Cool African Cooking is one of many installments in the Cool World Cooking series of children's cookbooks. The recipes (like chapati flatbread) are all kid-tested and include step-by-step instructions and pronunciation guides.
All the recipes in The Forest Feast for Kids are vegetarian, and they're all beautifully illustrated. The watercolor pictures aren't unlike what you'd find in a fairy tale book—they're just accompanying instructions to make pizza and smoothies instead of stories about princesses and castles.
You as an adult could certainly make the pizza recipe in this book, but it's best for triggering a kid's imagination and doing it together. Pull-down and pop-out features allow children to "mix" and "slice" the pizza while reading. As the description says, it's adult-free, knife-free, oven-free, and mess-free.
There is no better way to start cooking Italian food with your little one than with this book right here. Pizza margherita, rigatoni with meatballs, focaccia bread—you name it. This book's got it.
Your young ones will want to eat nearly every recipe in our cookbook, and there are a good chunk of easy to make recipes, too. Our suggestion? Flip right to the unicorn bark, grilled cheese dippers, and cheeseburger cups.

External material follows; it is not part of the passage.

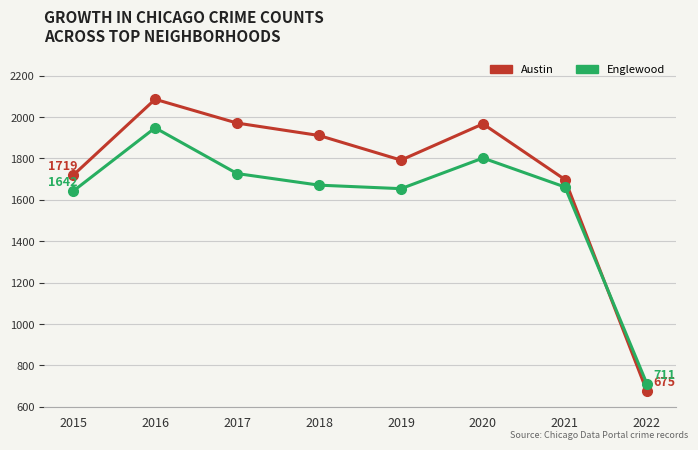

What are all the series names shown in the legend?

Austin, Englewood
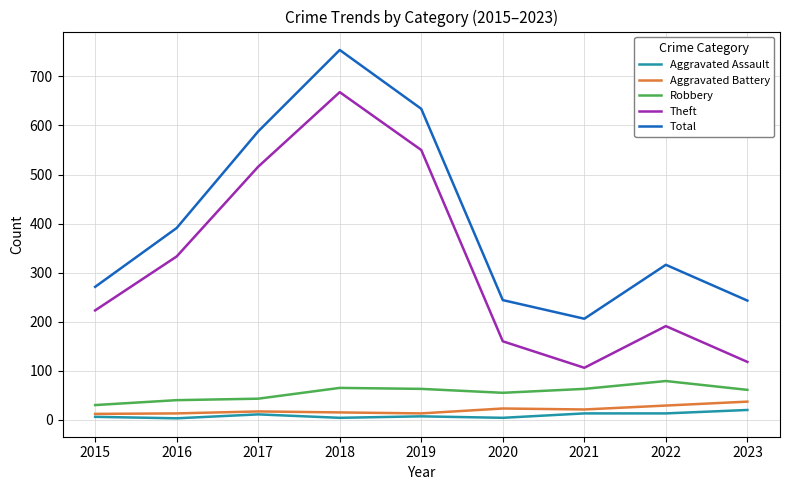

What is the spread (max minus min) of values at 2021?

193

You could send your kid to cooking school, or just buy them this book. It's packed with simple recipes, tips, and important food education—like the difference between bittersweet and milk chocolate chips. And the kid reviews on the back cover are hilarious: "It's 98% good. The tomato sauce is really yummy," said 11-year-old Rebecca.
Admittedly, this cookbook doesn't really have anything to do with the American Girl dolls. But if the logo gets your kid interested in cooking, who really cares? Every recipe has a picture—important for newbies!—and reviewers say preteens can easily prepare the grub by themselves.

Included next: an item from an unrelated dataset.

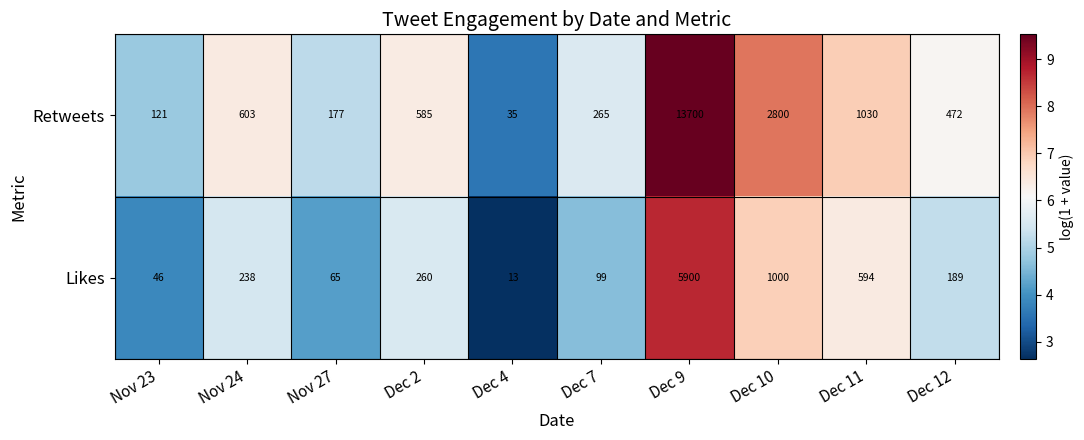

True or false: Retweets has a value of 810 at Dec 2.

False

For the fairy tale-obsessed kiddos, there's this cookbook. Every recipe is inspired by a classic children's story, like Goldilocks and the Three Pears, Cinnarella, and Plumbelina. Cute, no?

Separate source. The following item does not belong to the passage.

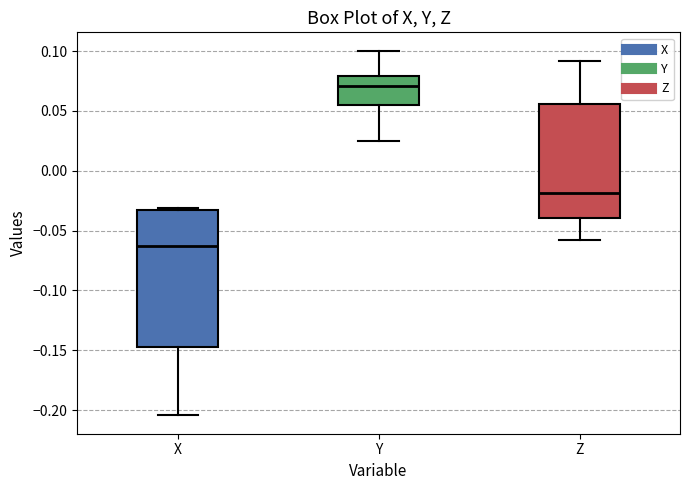

Reading left to right, transcribe this box plot: for each box, give where its median line is, the range the box spans, and where its two whiskers end, as read against the y-axis. The values are not printed on the chart, so give them approximately, as read against the axis.

X: median -0.065, box -0.145 to -0.035, whiskers -0.205 to -0.030
Y: median 0.070, box 0.055 to 0.080, whiskers 0.025 to 0.100
Z: median -0.020, box -0.040 to 0.055, whiskers -0.060 to 0.090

This is a bit more of a cookbook to use with your children instead of straight-up hand to them. There are boxes of tasks that kids can do to help meal prep, plus conversation starters for the dinner table. Because "How was school today?" gets old.
From The Everything series comes this kid-friendly cookbook. The authors didn't try to dumb down grown-up food; instead they gave kids exactly what they want—recipes for mac and cheese, s'mores, pancakes, French fries, and more. There are 30 food-themed puzzles within the pages of the book, too.
If you can't beat 'em, join 'em. Kids love gross things, and this book has plenty of them. Well, they're actually delicious things (chocolate, cheese sticks) masquerading as gross ones (dirt, mice). The warning on the back tells you all you need to know, though: "Vomit Warning: Not Suitable For Boring Grown-Ups!"
Near every recipe name on the table of contents, there's the country it comes from, too. Once inside, the introduction for each recipes offers a history and culture lesson. You'll spot foods from France, Italy, China, and Mexico—so your kids will have a little more knowledge about the pizza and orange chicken they love so much.